- [Work request]: Repeat the listing below line for line, exactly as shown.

- [Records to process]:
- - - - - - -

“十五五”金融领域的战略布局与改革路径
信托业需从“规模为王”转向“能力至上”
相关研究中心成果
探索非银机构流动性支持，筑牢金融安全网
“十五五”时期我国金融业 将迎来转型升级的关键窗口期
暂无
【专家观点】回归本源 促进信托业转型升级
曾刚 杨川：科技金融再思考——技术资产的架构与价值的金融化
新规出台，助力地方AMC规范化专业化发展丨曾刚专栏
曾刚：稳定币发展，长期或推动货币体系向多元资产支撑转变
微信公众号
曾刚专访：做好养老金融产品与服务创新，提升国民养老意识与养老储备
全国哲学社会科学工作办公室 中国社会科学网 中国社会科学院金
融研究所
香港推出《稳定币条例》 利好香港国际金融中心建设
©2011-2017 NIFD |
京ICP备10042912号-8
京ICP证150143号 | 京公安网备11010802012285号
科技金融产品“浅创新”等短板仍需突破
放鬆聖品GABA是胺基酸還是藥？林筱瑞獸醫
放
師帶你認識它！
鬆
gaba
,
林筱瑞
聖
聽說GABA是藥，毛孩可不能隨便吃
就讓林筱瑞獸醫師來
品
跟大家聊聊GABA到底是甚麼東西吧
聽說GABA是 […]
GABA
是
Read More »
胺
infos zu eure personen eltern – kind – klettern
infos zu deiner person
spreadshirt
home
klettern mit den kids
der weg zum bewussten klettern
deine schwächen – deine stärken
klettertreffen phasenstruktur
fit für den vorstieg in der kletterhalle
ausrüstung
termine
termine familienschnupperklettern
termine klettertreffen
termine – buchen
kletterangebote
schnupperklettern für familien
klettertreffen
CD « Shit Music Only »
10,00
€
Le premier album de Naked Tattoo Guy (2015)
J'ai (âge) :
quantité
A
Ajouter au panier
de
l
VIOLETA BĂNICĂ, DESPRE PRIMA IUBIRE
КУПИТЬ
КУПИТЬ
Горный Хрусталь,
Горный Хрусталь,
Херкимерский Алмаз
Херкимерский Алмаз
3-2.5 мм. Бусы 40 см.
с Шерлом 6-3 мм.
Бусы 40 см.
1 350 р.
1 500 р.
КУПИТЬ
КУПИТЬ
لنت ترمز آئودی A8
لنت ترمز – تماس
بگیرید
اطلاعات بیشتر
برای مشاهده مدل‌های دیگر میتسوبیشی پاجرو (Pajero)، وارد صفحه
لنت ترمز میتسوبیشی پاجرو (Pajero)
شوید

- - - - - - -

- [Answer for this exercise]:
“十五五”金融领域的战略布局与改革路径
信托业需从“规模为王”转向“能力至上”
相关研究中心成果
探索非银机构流动性支持，筑牢金融安全网
“十五五”时期我国金融业 将迎来转型升级的关键窗口期
暂无
【专家观点】回归本源 促进信托业转型升级
曾刚 杨川：科技金融再思考——技术资产的架构与价值的金融化
新规出台，助力地方AMC规范化专业化发展丨曾刚专栏
曾刚：稳定币发展，长期或推动货币体系向多元资产支撑转变
微信公众号
曾刚专访：做好养老金融产品与服务创新，提升国民养老意识与养老储备
全国哲学社会科学工作办公室 中国社会科学网 中国社会科学院金
融研究所
香港推出《稳定币条例》 利好香港国际金融中心建设
©2011-2017 NIFD |
京ICP备10042912号-8
京ICP证150143号 | 京公安网备11010802012285号
科技金融产品“浅创新”等短板仍需突破
放鬆聖品GABA是胺基酸還是藥？林筱瑞獸醫
放
師帶你認識它！
鬆
gaba
,
林筱瑞
聖
聽說GABA是藥，毛孩可不能隨便吃
就讓林筱瑞獸醫師來
品
跟大家聊聊GABA到底是甚麼東西吧
聽說GABA是 […]
GABA
是
Read More »
胺
infos zu eure personen eltern – kind – klettern
infos zu deiner person
spreadshirt
home
klettern mit den kids
der weg zum bewussten klettern
deine schwächen – deine stärken
klettertreffen phasenstruktur
fit für den vorstieg in der kletterhalle
ausrüstung
termine
termine familienschnupperklettern
termine klettertreffen
termine – buchen
kletterangebote
schnupperklettern für familien
klettertreffen
CD « Shit Music Only »
10,00
€
Le premier album de Naked Tattoo Guy (2015)
J'ai (âge) :
quantité
A
Ajouter au panier
de
l
VIOLETA BĂNICĂ, DESPRE PRIMA IUBIRE
КУПИТЬ
КУПИТЬ
Горный Хрусталь,
Горный Хрусталь,
Херкимерский Алмаз
Херкимерский Алмаз
3-2.5 мм. Бусы 40 см.
с Шерлом 6-3 мм.
Бусы 40 см.
1 350 р.
1 500 р.
КУПИТЬ
КУПИТЬ
لنت ترمز آئودی A8
لنت ترمز – تماس
بگیرید
اطلاعات بیشتر
برای مشاهده مدل‌های دیگر میتسوبیشی پاجرو (Pajero)، وارد صفحه
لنت ترمز میتسوبیشی پاجرو (Pajero)
شوید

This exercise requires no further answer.